5. Keep observing: It’s important to once again conduct an observation, this time mapping it to the assessment questionnaire and observing how the team performs firsthand. This is the bridge between passive and active involvement. You've assessed the team, you’ve briefed them, and you've identified areas of improvement. You now get to see the team in action for an extended period of time. And unlike during your earlier observations, the team now has a road map and near-term backlog of things to work on.
6. Rinse and repeat: Incorporate that agile standby, the inspect and adapt loop. Every three to six months you should check on the team’s progress and aim for continuous improvement.
Choosing an Assessment Tool
There are dozens of assessment tools available. Some are free, and some cost money. Some don't come even close to meeting the acceptance criteria for a good test, and some have Ph.D. theses backing up their data.
Rather than skew opinions with my own personal preferences, I want to refer you to Ben Linder's excellent compilation of tools. While his own self-assessment is on the list, Ben has done a great job listing, without bias, all the tools he's run across. My last client used his list as a starting point for deciding what tools we wanted to incorporate into our assessment model.
Let Your Data Be Your Guide
When a sprint is over, you know if it was successful. You can look at the backlog and see what is done and what's not done. The team can look at their velocity to determine the next sprint’s capacity, and there are several reliable ways to forecast with the sprint data.

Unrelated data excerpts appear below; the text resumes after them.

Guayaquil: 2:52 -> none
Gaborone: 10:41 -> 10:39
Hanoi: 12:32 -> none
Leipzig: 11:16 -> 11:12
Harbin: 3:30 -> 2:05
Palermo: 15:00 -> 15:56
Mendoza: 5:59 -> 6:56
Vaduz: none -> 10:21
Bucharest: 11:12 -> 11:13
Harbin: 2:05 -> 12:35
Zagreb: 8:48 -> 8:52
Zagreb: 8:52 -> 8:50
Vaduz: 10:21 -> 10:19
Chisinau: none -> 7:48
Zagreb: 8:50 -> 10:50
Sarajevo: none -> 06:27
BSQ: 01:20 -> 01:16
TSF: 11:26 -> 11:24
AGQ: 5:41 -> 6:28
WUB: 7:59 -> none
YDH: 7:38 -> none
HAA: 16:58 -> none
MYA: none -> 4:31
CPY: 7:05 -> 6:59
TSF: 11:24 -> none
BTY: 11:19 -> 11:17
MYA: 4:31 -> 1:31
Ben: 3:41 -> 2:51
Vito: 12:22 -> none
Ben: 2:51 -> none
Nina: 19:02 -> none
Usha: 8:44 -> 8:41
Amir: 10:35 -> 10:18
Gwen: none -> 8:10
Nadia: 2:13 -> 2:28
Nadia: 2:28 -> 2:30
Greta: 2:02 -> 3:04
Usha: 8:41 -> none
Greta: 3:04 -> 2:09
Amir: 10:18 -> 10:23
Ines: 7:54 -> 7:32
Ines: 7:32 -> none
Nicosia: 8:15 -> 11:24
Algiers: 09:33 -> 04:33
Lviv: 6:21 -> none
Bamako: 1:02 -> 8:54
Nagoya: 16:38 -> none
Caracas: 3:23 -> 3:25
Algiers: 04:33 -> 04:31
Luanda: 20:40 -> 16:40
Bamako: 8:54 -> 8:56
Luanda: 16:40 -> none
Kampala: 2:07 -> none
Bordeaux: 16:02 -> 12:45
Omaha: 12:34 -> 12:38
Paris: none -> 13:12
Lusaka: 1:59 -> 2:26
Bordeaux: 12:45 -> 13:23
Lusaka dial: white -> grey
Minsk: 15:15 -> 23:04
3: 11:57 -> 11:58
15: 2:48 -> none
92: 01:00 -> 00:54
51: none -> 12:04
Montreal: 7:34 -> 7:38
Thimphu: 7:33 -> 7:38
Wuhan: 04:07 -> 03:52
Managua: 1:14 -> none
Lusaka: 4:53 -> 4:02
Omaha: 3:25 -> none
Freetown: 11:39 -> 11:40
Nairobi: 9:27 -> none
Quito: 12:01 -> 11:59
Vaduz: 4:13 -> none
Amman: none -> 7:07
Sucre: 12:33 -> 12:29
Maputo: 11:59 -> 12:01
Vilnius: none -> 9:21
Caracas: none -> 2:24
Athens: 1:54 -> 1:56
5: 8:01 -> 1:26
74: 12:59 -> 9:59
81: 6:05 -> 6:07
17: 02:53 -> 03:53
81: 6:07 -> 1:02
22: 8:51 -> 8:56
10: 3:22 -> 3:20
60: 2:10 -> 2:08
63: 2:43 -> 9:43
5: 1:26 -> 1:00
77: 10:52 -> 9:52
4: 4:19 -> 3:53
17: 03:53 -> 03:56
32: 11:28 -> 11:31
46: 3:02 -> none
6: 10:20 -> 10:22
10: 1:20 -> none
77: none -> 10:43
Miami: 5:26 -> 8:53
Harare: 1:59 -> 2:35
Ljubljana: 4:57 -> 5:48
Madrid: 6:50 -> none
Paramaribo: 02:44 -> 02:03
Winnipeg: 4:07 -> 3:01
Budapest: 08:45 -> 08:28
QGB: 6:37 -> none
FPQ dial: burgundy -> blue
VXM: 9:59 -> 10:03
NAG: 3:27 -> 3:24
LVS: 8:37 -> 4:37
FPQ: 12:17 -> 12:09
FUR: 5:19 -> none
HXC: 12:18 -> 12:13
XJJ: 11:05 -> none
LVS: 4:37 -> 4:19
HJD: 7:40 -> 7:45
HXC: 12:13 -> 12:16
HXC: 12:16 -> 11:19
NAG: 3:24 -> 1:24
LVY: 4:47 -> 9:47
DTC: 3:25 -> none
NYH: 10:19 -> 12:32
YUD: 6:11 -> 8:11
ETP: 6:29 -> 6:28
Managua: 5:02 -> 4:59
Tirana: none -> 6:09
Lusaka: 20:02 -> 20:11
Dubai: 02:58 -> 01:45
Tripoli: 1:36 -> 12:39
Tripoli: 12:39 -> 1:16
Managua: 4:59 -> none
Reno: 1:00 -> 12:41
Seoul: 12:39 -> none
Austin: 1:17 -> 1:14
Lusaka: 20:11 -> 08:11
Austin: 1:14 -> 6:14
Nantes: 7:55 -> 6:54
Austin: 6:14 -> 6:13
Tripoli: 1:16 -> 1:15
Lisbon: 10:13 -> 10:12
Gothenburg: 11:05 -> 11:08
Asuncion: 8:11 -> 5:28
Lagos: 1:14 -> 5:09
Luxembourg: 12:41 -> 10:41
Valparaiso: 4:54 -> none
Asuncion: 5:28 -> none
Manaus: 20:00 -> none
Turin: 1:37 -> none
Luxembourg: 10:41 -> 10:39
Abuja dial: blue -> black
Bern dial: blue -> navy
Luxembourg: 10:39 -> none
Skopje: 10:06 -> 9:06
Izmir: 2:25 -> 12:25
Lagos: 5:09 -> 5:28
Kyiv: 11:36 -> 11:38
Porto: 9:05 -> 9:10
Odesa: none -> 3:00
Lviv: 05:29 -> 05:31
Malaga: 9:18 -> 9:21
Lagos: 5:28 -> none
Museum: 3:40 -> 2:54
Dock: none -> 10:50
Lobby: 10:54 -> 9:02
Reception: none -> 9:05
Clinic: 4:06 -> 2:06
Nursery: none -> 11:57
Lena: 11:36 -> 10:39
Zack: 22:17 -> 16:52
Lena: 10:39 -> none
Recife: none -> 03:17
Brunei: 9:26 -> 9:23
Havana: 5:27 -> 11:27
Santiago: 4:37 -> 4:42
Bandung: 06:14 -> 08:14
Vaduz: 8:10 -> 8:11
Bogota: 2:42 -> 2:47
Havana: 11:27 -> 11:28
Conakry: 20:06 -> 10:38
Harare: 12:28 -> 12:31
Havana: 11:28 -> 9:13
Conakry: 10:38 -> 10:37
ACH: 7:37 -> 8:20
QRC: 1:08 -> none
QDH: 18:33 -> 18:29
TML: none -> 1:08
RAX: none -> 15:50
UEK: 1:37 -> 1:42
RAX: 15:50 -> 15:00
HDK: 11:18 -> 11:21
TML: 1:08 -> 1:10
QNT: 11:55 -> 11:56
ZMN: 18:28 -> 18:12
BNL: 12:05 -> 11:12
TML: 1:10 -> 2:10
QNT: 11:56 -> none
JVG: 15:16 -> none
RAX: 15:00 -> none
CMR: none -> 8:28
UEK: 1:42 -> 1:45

An agile assessment model gives you the same level of awareness for your agile transformation. You just have to make sure you're working from good data.
User Comments
Thank you Joel for your kind words about my list of Self-Assessment checklist and tools. Much appreciated!
I like that the author advocates for four general outcome-oriented categories, instead of a list of practices. Practice lists are deeply flawed for assessment because practices are very dependenet on the situation, and also some "non-Agile" practices sometimes make sense for the situation - and practices evolve over time - practices that were seen as "Agile" are now in question (e.g., team rooms).
The one nitpick I would make is that the assessment items, "Ability to deliver a working, tested product", needs to include something about speed. After all, Agile is about agility, which implies speed: a glacier is not very agile. Indeed, the importace of automation is often overlooked, yet as Ron Jeffries has said, you cannot really have an Agile team that does not use automated testing. Agile is more than just a set of behavioral paradigms: it is also about speed and flexibility.